● DOCUMENTO
• • •

Outro exercício interessante é olhar com distância e crítica para a situação. Existem alguns pontos que podem ajudar nessa identificação:

  • Excesso de críticas: críticas não construtivas e depreciativas na maior parte do tempo. 
  • Excesso de ciúme: demonstração de ciúme quase sempre quando você está com outros amigos, família ou companheiro amoroso. Ou você acaba deixando de sair voluntariamente com outras pessoas para que seu amigo não se aborreça ou fique chateado. 
  • Competitividade: incapacidade de celebrar alguma conquista sua e frequentemente coloca-se em comparação/competição.
  • Controle: é sempre esse amigo ou amiga que realiza as escolhas, colocando suas vontades em segundo plano. Ou você mesmo esconde suas vontades por achar que a escolha desse amigo ou amiga é sempre melhor.
  • Excesso de cobranças: cobranças por atenção, disponibilidade ou até por ajuda financeira ou outra questão material.

• • •

● SEÇÃO DE DADOS
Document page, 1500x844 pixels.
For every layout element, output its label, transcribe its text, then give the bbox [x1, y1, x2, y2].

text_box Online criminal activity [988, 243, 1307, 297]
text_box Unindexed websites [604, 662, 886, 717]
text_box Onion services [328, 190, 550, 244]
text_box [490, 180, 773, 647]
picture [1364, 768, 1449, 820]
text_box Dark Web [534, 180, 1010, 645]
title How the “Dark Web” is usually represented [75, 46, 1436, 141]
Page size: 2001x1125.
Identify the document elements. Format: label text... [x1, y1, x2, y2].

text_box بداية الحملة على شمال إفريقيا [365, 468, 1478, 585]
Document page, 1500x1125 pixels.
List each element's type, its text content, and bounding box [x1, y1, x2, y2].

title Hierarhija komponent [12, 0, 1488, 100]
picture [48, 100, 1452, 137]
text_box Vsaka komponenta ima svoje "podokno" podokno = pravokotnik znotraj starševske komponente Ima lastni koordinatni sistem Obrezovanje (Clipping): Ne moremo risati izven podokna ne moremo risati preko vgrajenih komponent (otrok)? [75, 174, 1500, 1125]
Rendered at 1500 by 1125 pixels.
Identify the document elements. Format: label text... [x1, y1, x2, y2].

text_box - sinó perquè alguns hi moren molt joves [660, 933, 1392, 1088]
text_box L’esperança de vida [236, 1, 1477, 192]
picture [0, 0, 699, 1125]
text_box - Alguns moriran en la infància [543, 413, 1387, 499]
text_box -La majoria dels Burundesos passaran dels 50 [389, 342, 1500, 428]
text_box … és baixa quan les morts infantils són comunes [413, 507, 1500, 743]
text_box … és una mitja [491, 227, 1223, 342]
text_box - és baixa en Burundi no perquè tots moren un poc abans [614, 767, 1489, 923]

• • •

● OBJETIVO 1
Como o documento define o ponto "Competitividade"?
● OBJETIVO 2
Resuma o documento em duas frases.
● OBJETIVO 3
Copie do documento o trecho que se inicia com as palavras "Outro exercício interessante" e se encerra com "ou fique chateado.".

● RESPOSTA COMPLETA 1
Como a incapacidade de celebrar alguma conquista sua, colocando-se frequentemente em comparação ou competição.

● RESPOSTA COMPLETA 2
O documento propõe olhar a situação com distância e crítica e apresenta pontos que ajudam nessa identificação. Esses pontos são excesso de críticas, excesso de ciúme, competitividade, controle das escolhas e excesso de cobranças por atenção, disponibilidade ou ajuda financeira ou material.

● RESPOSTA COMPLETA 3
Outro exercício interessante é olhar com distância e crítica para a situação. Existem alguns pontos que podem ajudar nessa identificação:

  • Excesso de críticas: críticas não construtivas e depreciativas na maior parte do tempo. 
  • Excesso de ciúme: demonstração de ciúme quase sempre quando você está com outros amigos, família ou companheiro amoroso. Ou você acaba deixando de sair voluntariamente com outras pessoas para que seu amigo não se aborreça ou fique chateado.